Microsoft Fixes Two Actively Exploited Defender Zero-Days
Microsoft has patched two actively exploited zero-day vulnerabilities in Microsoft Defender, according to SecurityWeek. The first flaw, CVE-2026-41091, allows local privilege escalation due to improper link resolution before file access. The second, CVE-2026-45498, can be exploited to cause a denial-of-service condition.
Although neither vulnerability is rated critical, active exploitation significantly raises the risk. Organizations should prioritize patching immediately. The Cybersecurity and Infrastructure Security Agency (CISA) has directed federal agencies to remediate both flaws by June 3.
New Phishing Kit Bypasses Credentials
to Target Microsoft 365 Accounts
The FBI has issued an alert on Kali365, a phishing-as-a-service platform that emerged last month and is designed to compromise Microsoft 365 accounts. Rather than stealing passwords or MFA codes, Kali365 captures OAuth tokens, enabling attackers to access accounts without traditional credential theft.

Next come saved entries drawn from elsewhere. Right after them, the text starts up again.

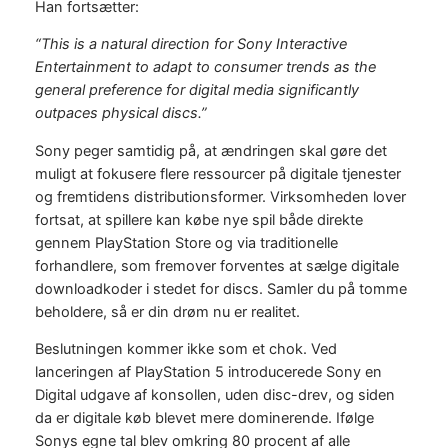
Han fortsætter:
“This is a natural direction for Sony Interactive
Entertainment to adapt to consumer trends as the
general preference for digital media significantly
outpaces physical discs.”
Sony peger samtidig på, at ændringen skal gøre det
muligt at fokusere flere ressourcer på digitale tjenester
og fremtidens distributionsformer. Virksomheden lover
fortsat, at spillere kan købe nye spil både direkte
gennem PlayStation Store og via traditionelle
forhandlere, som fremover forventes at sælge digitale
downloadkoder i stedet for discs. Samler du på tomme
beholdere, så er din drøm nu er realitet.
Beslutningen kommer ikke som et chok. Ved
lanceringen af PlayStation 5 introducerede Sony en
Digital udgave af konsollen, uden disc-drev, og siden
da er digitale køb blevet mere dominerende. Ifølge
Sonys egne tal blev omkring 80 procent af alle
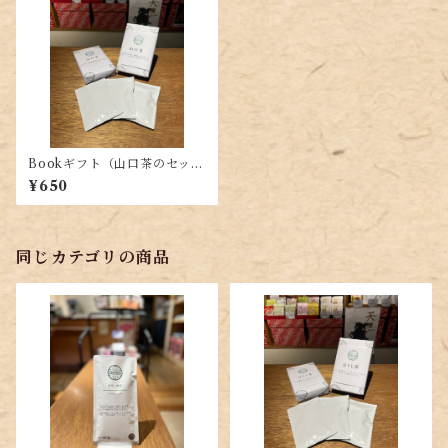
Bookギフト（山口茶のセッ
ト）
¥650
同じカテゴリの商品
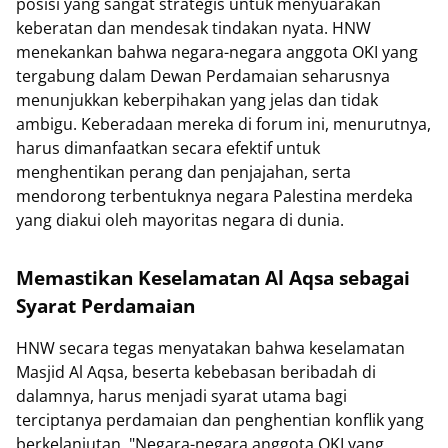
posisi yang sangat strategis untuk menyuarakan
keberatan dan mendesak tindakan nyata. HNW
menekankan bahwa negara-negara anggota OKI yang
tergabung dalam Dewan Perdamaian seharusnya
menunjukkan keberpihakan yang jelas dan tidak
ambigu. Keberadaan mereka di forum ini, menurutnya,
harus dimanfaatkan secara efektif untuk
menghentikan perang dan penjajahan, serta
mendorong terbentuknya negara Palestina merdeka
yang diakui oleh mayoritas negara di dunia.
Memastikan Keselamatan Al Aqsa sebagai
Syarat Perdamaian
HNW secara tegas menyatakan bahwa keselamatan
Masjid Al Aqsa, beserta kebebasan beribadah di
dalamnya, harus menjadi syarat utama bagi
terciptanya perdamaian dan penghentian konflik yang
berkelanjutan. "Negara-negara anggota OKI yang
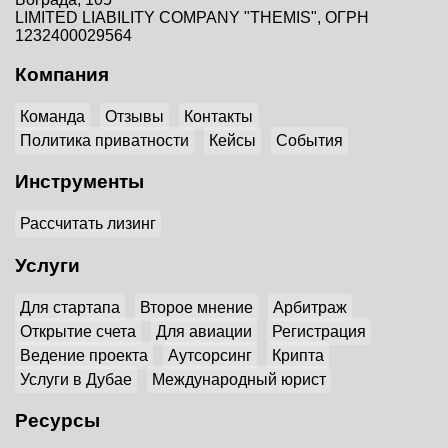
LIMITED LIABILITY COMPANY "THEMIS", ОГРН
1232400029564
Компания
Команда
Отзывы
Контакты
Политика приватности
Кейсы
События
Инструменты
Рассчитать лизинг
Услуги
Для стартапа
Второе мнение
Арбитраж
Открытие счета
Для авиации
Регистрация
Ведение проекта
Аутсорсинг
Крипта
Услуги в Дубае
Международный юрист
Ресурсы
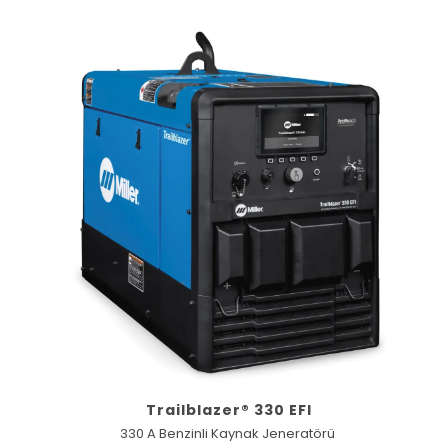
Trailblazer® 330 EFI
330 A Benzinli Kaynak Jeneratörü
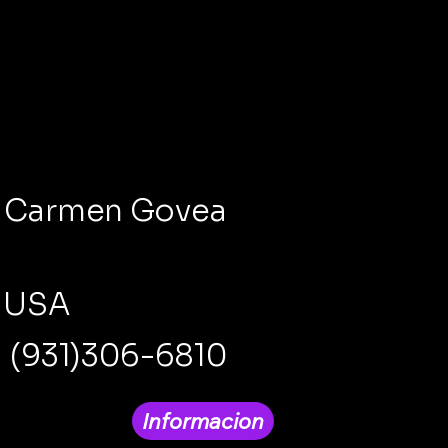
Carmen Govea
USA
(931)306-6810
Informacion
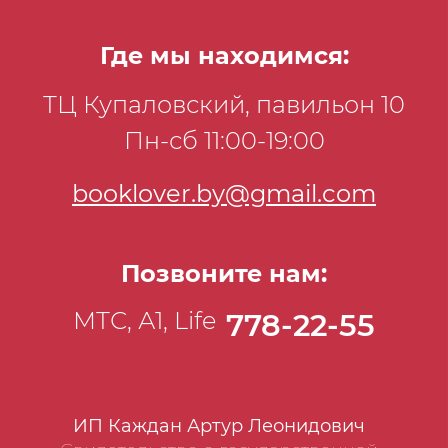
Где мы находимся:
ТЦ Купаловский, павильон 10
Пн-сб 11:00-19:00
booklover.by@gmail.com
Позвоните нам:
МТС, А1, Life
778-22-55
ИП Каждан Артур Леонидович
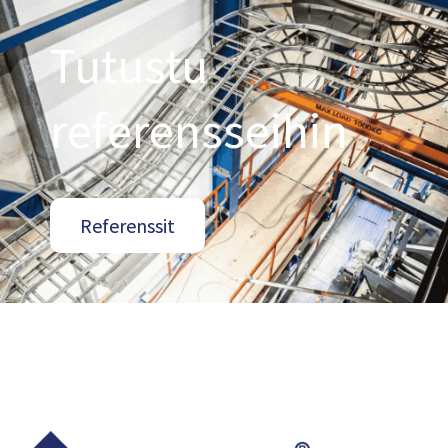
Tutustu
referensseihin
Referenssit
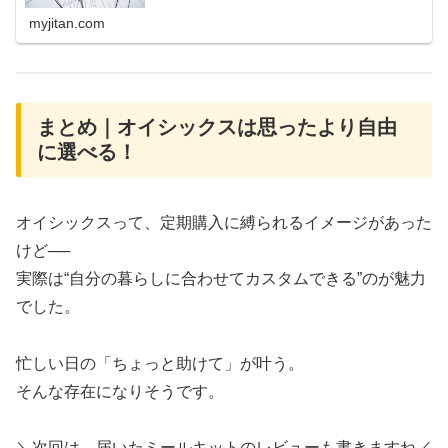
myjitan.com
まとめ｜オイシックスは思ったより自由
に選べる！
オイシックスって、定期購入に縛られるイメージがあった
けど──
実際は“自分の暮らしに合わせてカスタムできる”のが魅力
でした。
忙しい日の「ちょっと助けて」が叶う。
そんな存在になりそうです。
＼次回は、届いたミールキットのレビューも書きますね／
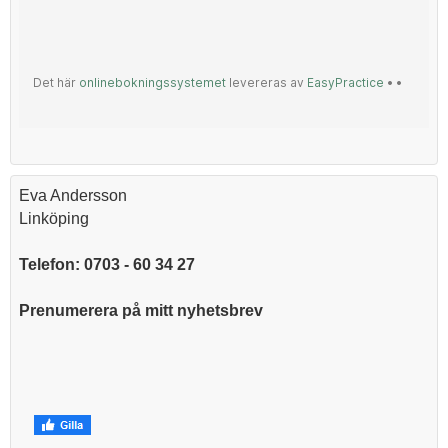
Eva Andersson
Linköping
Telefon: 0703 - 60 34 27
Prenumerera på mitt nyhetsbrev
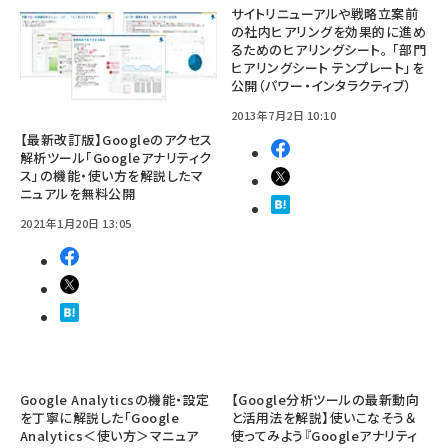
サイトリニューアルや戦略立案前
の社内ヒアリングを効果的に進め
るためのヒアリングシート。 「部門
ヒアリングシート テンプレート」を
公開（パワー・インタラクティブ）
2013年7月2日 10:10
【最新改訂版】Googleのアクセス
解析ツール「Googleアナリティク
ス」の機能・使い方を解説したマ
ニュアルを無料公開
2021年1月20日 13:05
Google Analyticsの機能・設定
【Google分析ツールの最新動向
を丁寧に解説した「Google
と活用法を解説】使いこなそう＆
Analytics＜使い方＞マニュア
使ってみよう『Googleアナリティ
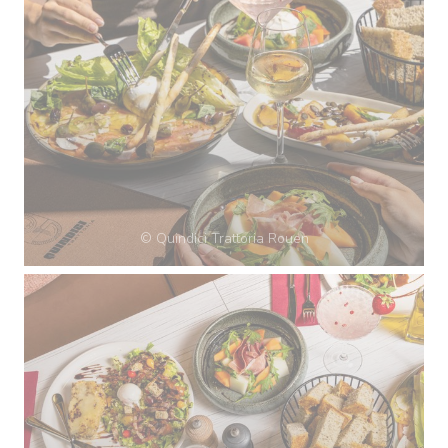
© Quindici Trattoria Rouen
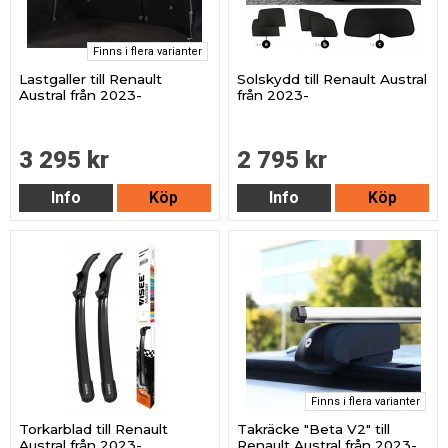
Finns i flera varianter
Lastgaller till Renault
Solskydd till Renault Austral
Austral från 2023-
från 2023-
3 295 kr
2 795 kr
Info
Köp
Info
Köp
Finns i flera varianter
Torkarblad till Renault
Takräcke "Beta V2" till
Austral från 2023-
Renault Austral från 2023-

According to the FBI, Kali365 lowers the barrier to entry for cybercriminals by providing AI-generated phishing lures, automated campaign templates, real-time victim tracking dashboards, and OAuth token capture capabilities.
Anthropic's AI Security Model Uncovers
23,000+ Open-Source Vulnerabilities
Anthropic has shared new results from Project Glasswing, an initiative that provided approximately 50 organizations with early access to its cybersecurity-focused AI model, Claude Mythos.
The company reports that Mythos has identified more than 23,000 potential vulnerabilities in open-source software, including over 1,500 high- and critical-severity flaws. Anthropic has disclosed 530 vulnerabilities to software maintainers and is working through the remainder. To date, 75 of the reported issues have been patched.
Anthropic notes that patch numbers remain relatively low because many disclosures are still within the standard 90-day remediation window, some fixes are released without public advisories, and maintainers are already struggling to keep pace with existing vulnerability workloads.
FBI Warns of Social Engineering Campaign Targeting Law Firms
The FBI has released a FLASH alert warning organizations about the Silent Ransom Group (SRG)—also known as Luna Moth, Chatty Spider, and UNC3753—which continues to target law firms through sophisticated social engineering attacks.
SRG operators impersonate IT support personnel via phone calls and phishing emails to gain access to victim systems. In some cases, they use legitimate remote access tools or even send individuals to a company’s physical location to obtain direct access to computers and steal data.
While the group has targeted organizations across multiple sectors, including insurance, finance, and healthcare, U.S.-based law firms have remained a consistent focus since Spring 2023. The FBI alert includes indicators of compromise, MITRE ATT&CK mappings, and recommended defensive measures.
CrowdStrike, Google, and Shadowserver Disrupt Glassworm Botnet
CrowdStrike, in collaboration with Google and the Shadowserver Foundation, has dismantled the Glassworm botnet, a threat that has targeted software developers since early 2025. The operation severed all four command-and-control channels, cutting operators off from infected systems.
According to CrowdStrike, Glassworm specifically targeted developers because of their access to source code repositories, cloud environments, CI/CD pipelines, and software package registries. A single compromised developer workstation can create a supply-chain risk that impacts thousands of downstream organizations and users, making developers especially attractive targets for threat actors.